═══ Gekozen tekst
ECLI:NL:RVS:2021:2312
Raad van State
- Voorlopige voorziening
- G.M.H. Hoogvliet
- Rechtspraak.nl
Voorlopige voorziening in vreemdelingenrechtelijke zaak met verzoek om herziening
In deze zaak heeft de Afdeling bestuursrechtspraak van de Raad van State op 15 oktober 2021 uitspraak gedaan over een verzoek om voorlopige voorziening van een vreemdeling. Dit verzoek volgde op een eerdere uitspraak van de Afdeling van 30 juni 2021, waarin de door de vreemdeling aangevochten uitspraak van de rechtbank Den Haag, zittingsplaats Haarlem, van 30 april 2021 werd bevestigd. De vreemdeling, vertegenwoordigd door mr. P.L.M. Stieger, had op 6 juli 2021 verzocht om herziening van de eerdere uitspraak en tevens om een voorlopige voorziening.
De voorzieningenrechter heeft in zijn overwegingen aangegeven dat er op 1 oktober 2021 al een beslissing was genomen op het verzoek om herziening, waardoor het verzoek om voorlopige voorziening niet in behandeling kon worden genomen. De voorzieningenrechter heeft het verzoek om voorlopige voorziening dan ook niet-ontvankelijk verklaard.
De staatssecretaris is in deze procedure niet verplicht om proceskosten te vergoeden. De uitspraak is openbaar uitgesproken op 15 oktober 2021, waarbij mr. G.M.H. Hoogvliet als voorzieningenrechter heeft gefungeerd en M.E. van Laar LLM als griffier aanwezig was. De voorzieningenrechter was verhinderd om de uitspraak te ondertekenen, maar de griffier heeft dit wel gedaan.
══════
**Op te lossen:**
1/ Schrijf uit de tekst over de voorlopige voorziening letterlijk het deel over dat begint bij de woorden met "ECLI:NL:RVS:2021:2312" en eindigt met "een voorlopige voorziening.".
2/ Op welke datum was volgens de tekst over de voorlopige voorziening al beslist op het verzoek om herziening?
De gegevens die hierna komen zijn niet nodig.
═══ Verzamelde gegevens
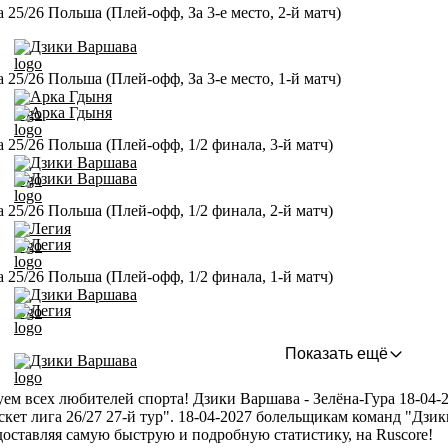
а 25/26 Польша (Плей-офф, За 3-е место, 2-й матч)
Дзики Варшава
а 25/26 Польша (Плей-офф, За 3-е место, 1-й матч)
Арка Гдыня
Арка Гдыня
а 25/26 Польша (Плей-офф, 1/2 финала, 3-й матч)
Дзики Варшава
Дзики Варшава
а 25/26 Польша (Плей-офф, 1/2 финала, 2-й матч)
Легия
Легия
а 25/26 Польша (Плей-офф, 1/2 финала, 1-й матч)
Дзики Варшава
Легия
Показать ещё
Дзики Варшава
ем всех любителей спорта! Дзики Варшава - Зелёна-Гура 18-04-2
скет лига 26/27 27-й тур". 18-04-2027 болельщикам команд "Дзик
доставляя самую быструю и подробную статистику, на Ruscore!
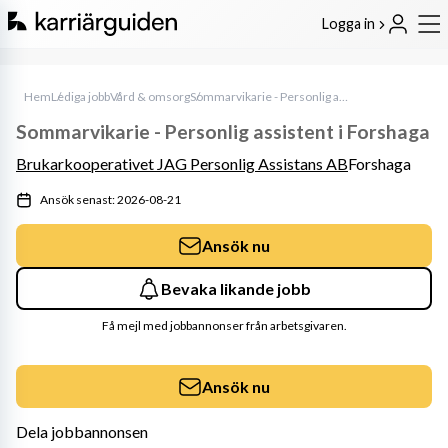
Logga in
Hem
Lediga jobb
Vård & omsorg
Sommarvikarie - Personlig assistent i Forshaga
Sommarvikarie - Personlig assistent i Forshaga
Brukarkooperativet JAG Personlig Assistans AB
Forshaga
Ansök senast: 2026-08-21
Ansök nu
Bevaka likande jobb
Få mejl med jobbannonser från arbetsgivaren.
Ansök nu
Dela jobbannonsen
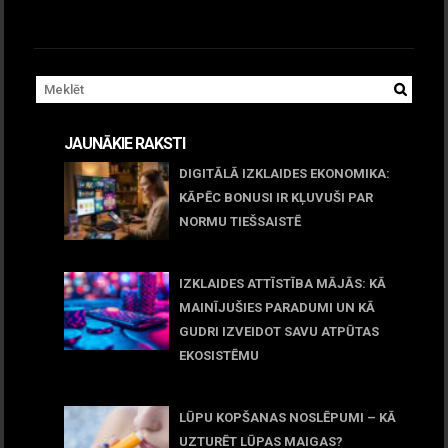
JAUNĀKIE RAKSTI
DIGITĀLĀ IZKLAIDES EKONOMIKA:
KĀPĒC BONUSI IR KĻUVUŠI PAR
NORMU TIEŠSAISTĒ
11 jūnijs, 2026
IZKLAIDES ATTĪSTĪBA MĀJĀS: KĀ
MAINĪJUŠIES PARADUMI UN KĀ
GUDRI IZVEIDOT SAVU ATPŪTAS
EKOSISTĒMU
05 maijs, 2026
LŪPU KOPŠANAS NOSLĒPUMI – KĀ
UZTURĒT LŪPAS MAIGAS?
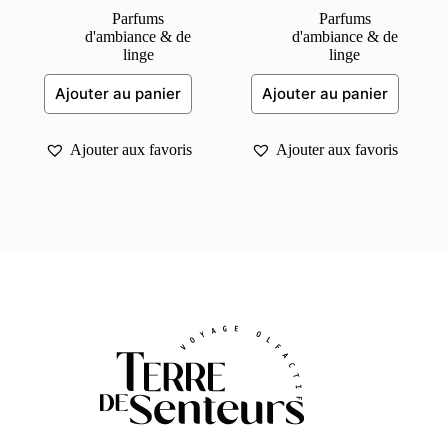
Parfums
Parfums
d'ambiance & de
d'ambiance & de
linge
linge
Ajouter au panier
Ajouter au panier
Ajouter aux favoris
Ajouter aux favoris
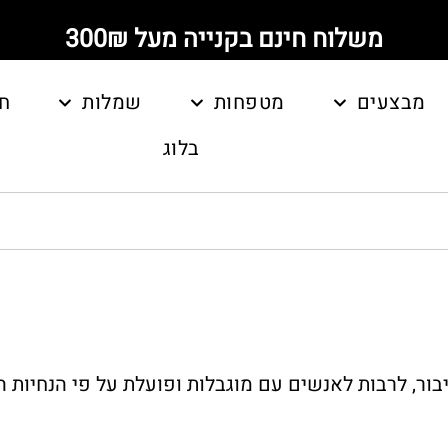
משלוח חינם בקנייה מעל 300₪
מבצעים
מטפחות
שמלות
ח
בלוג
ור, לרבות לאנשים עם מוגבלות ופועלת על פי הנחיות ה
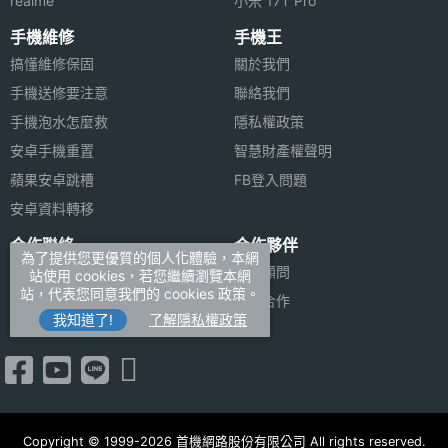
realme
小米 17T Pro
手機維修
手機王
搞懂維修保固
關於我們
手機送修要注意
聯絡我們
手機泡水怎麼救
隱私權政策
安卓手機重置
智慧財產權聲明
蘋果安卓跳槽
FB登入問題
安卓資料轉移
合作聯絡
合作夥伴
為了提供您更優質的個人化體驗，本網
廣告刊登
法律顧問
站使用 cookies，若您繼續瀏覽本網
站，代表您同意我們的 cookies 政策。
加入商店報價
媒體合作
我知道了!
了解隱私權政策
新聞聯絡
Copyright © 1999-2026 首機網路股份有限公司 All rights reserved.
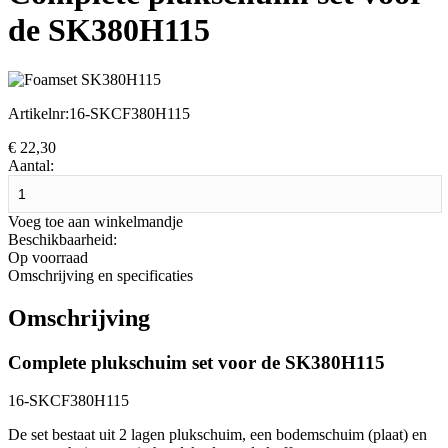
de SK380H115
Artikelnr:
16-SKCF380H115
€
22,30
Aantal:
Voeg toe aan winkelmandje
Beschikbaarheid:
Op voorraad
Omschrijving en specificaties
Omschrijving
Complete plukschuim set voor de SK380H115
16-SKCF380H115
De set bestaat uit 2 lagen plukschuim, een bodemschuim (plaat) en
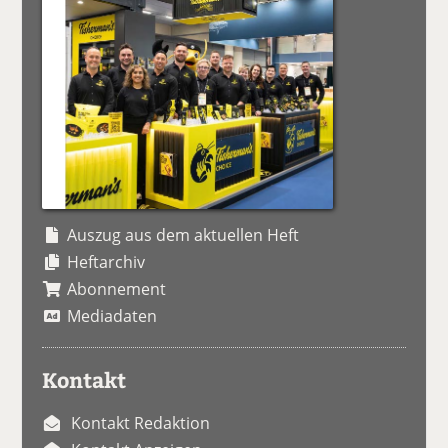
Auszug aus dem aktuellen Heft
Heftarchiv
Abonnement
Mediadaten
Kontakt
Kontakt Redaktion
══════
**Antwoorden hieronder:**
1/
ECLI:NL:RVS:2021:2312
Raad van State
- Voorlopige voorziening
- G.M.H. Hoogvliet
- Rechtspraak.nl
Voorlopige voorziening in vreemdelingenrechtelijke zaak met verzoek om herziening
In deze zaak heeft de Afdeling bestuursrechtspraak van de Raad van State op 15 oktober 2021 uitspraak gedaan over een verzoek om voorlopige voorziening van een vreemdeling. Dit verzoek volgde op een eerdere uitspraak van de Afdeling van 30 juni 2021, waarin de door de vreemdeling aangevochten uitspraak van de rechtbank Den Haag, zittingsplaats Haarlem, van 30 april 2021 werd bevestigd. De vreemdeling, vertegenwoordigd door mr. P.L.M. Stieger, had op 6 juli 2021 verzocht om herziening van de eerdere uitspraak en tevens om een voorlopige voorziening.

2/ Op 1 oktober 2021.